Mercoledi 22 novembre 2017 17:18

Da Dante a Ungaretti, i manoscritti in mostra alla Biblioteca Nazionale di Napoli




A partire da oggi, mercoledì 7 settembre, per dieci giorni, sarà possibile compiere un vero e proprio percorso di letteratura attraverso otto secoli di storia guidati da preziosi manoscritti, splendidi codici miniati, importanti autografi conservati dalla Biblioteca Nazionale di Napoli. In occasione del Congresso Internazionale di Italianistica, che quest'anno si terrà proprio a Napoli, saranno esposti al pubblico gratuitamente esemplari rarissimi delle opere che hanno fatto grande la nostra letteratura. Danno il titolo all'esposizione le significative parole di Giacomo Leopardi  «… Quella favella a cui cedono tutte le vive», tratte dal "Discorso di un italiano sopra la poesia romantica", esposto in mostra. Un'intera teca è dedicata agli autografi del poeta recanatese,  a testimoniare la vastità e l'importanza del nucleo leopardiano posseduto dalla Biblioteca di Napoli. Accanto agli scritti in prosa dallo Zibaldone alle Operette Morali, tra i celebri versi del poeta non potevano mancare L'Infinito, A Silvia, La Ginestra.
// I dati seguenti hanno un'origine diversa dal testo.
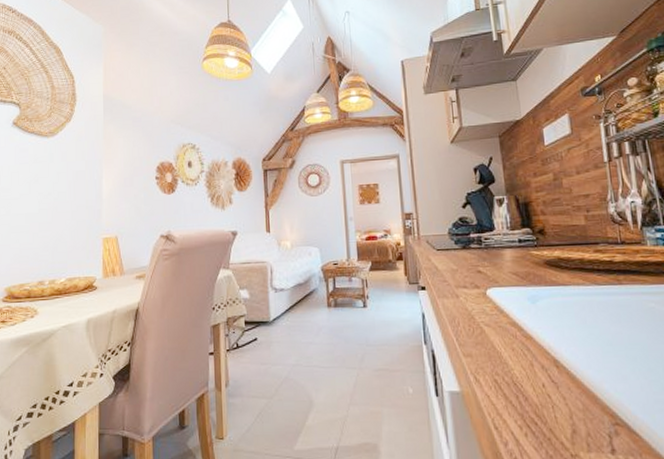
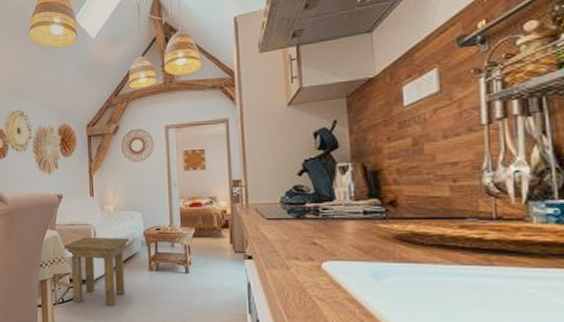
side table: none [238,274,307,347] -> present [63,237,130,306]

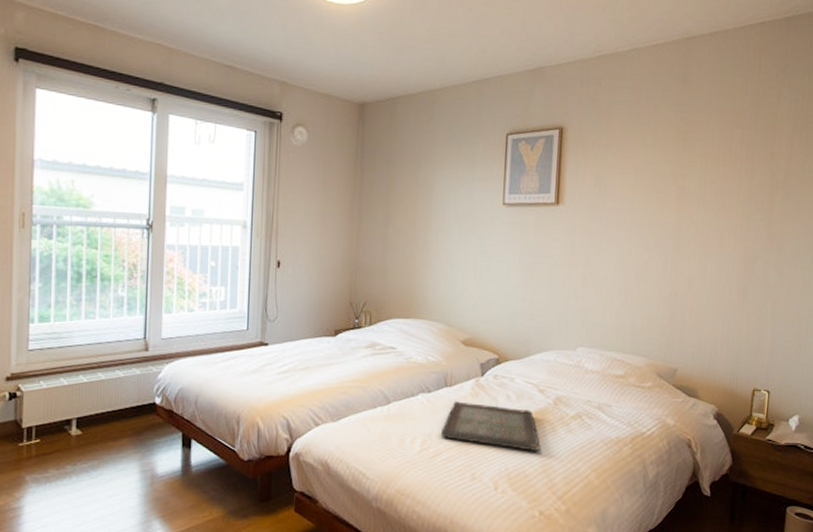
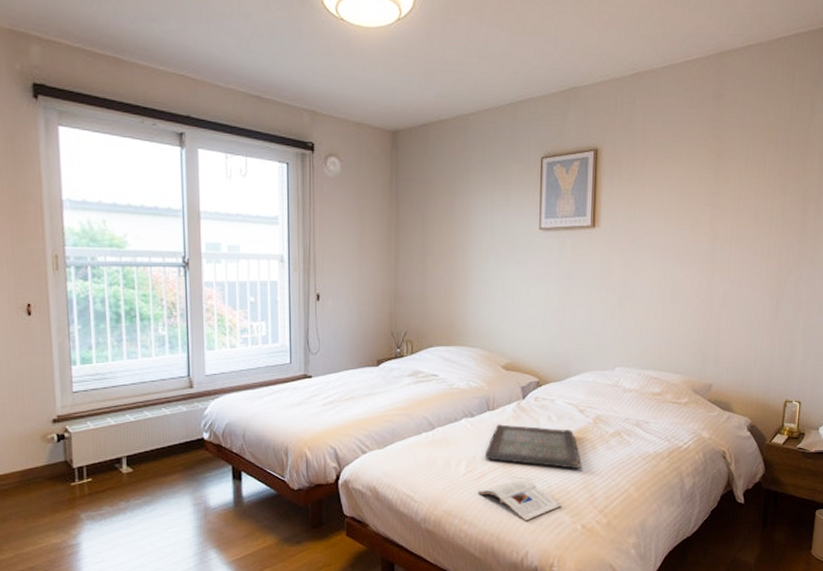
magazine: none [432,459,519,504] -> present [477,479,562,521]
La mostra procede in ordine cronologico, quindi si parte da una copia della Divina Commedia di Dante, dal Canzoniere di Petrarca - di cui sono esposte delle miniature per i copisti - poi ci sono le opere di Boccaccio, tra cui il Decamerone. A seguire il periodo cosiddetto Aragonese con Jacopo Bracciolini, il Pontano, fino a Lorenzo Valla. Accanto alle pregiate copie, il fiore all'occhiello della mostra sono le pagine autografe dell'Orlando Furioso dell'Ariosto, una redazione  della Gerusalemme Liberata del "sig.re" Torquato Tasso, l'autografo della terza edizione dei Principii d'una Scienza nuova di Giambattista Vico, alcune lezioni di letteratura di Francesco De Sanctis. La mostra si conclude con un folto gruppo di autografi di Ungaretti:  versi famosi, lettere e cartoline dal fronte, tra cui quella su cui il poeta scrisse Il porto Sepolto, inviata dal fronte nell'inverno tra il 1916 e il 1917 all'amico Gherardo Merone. L’inaugurazione mercoledì 7 settembre alle ore 13 nella Sala Esposizioni della Biblioteca con gli interventi dei professori Guido Baldassari (Università di Padova), Amedeo Quondam (Università Di Roma : La Sapienza) Marco Santagata ( Università di Pisa) di Simonetta Buttò , direttore della Biblioteca e Fabiana Cacciapuoti, curatrice della mostra. La mostra resterà aperta fino al 17 settembre.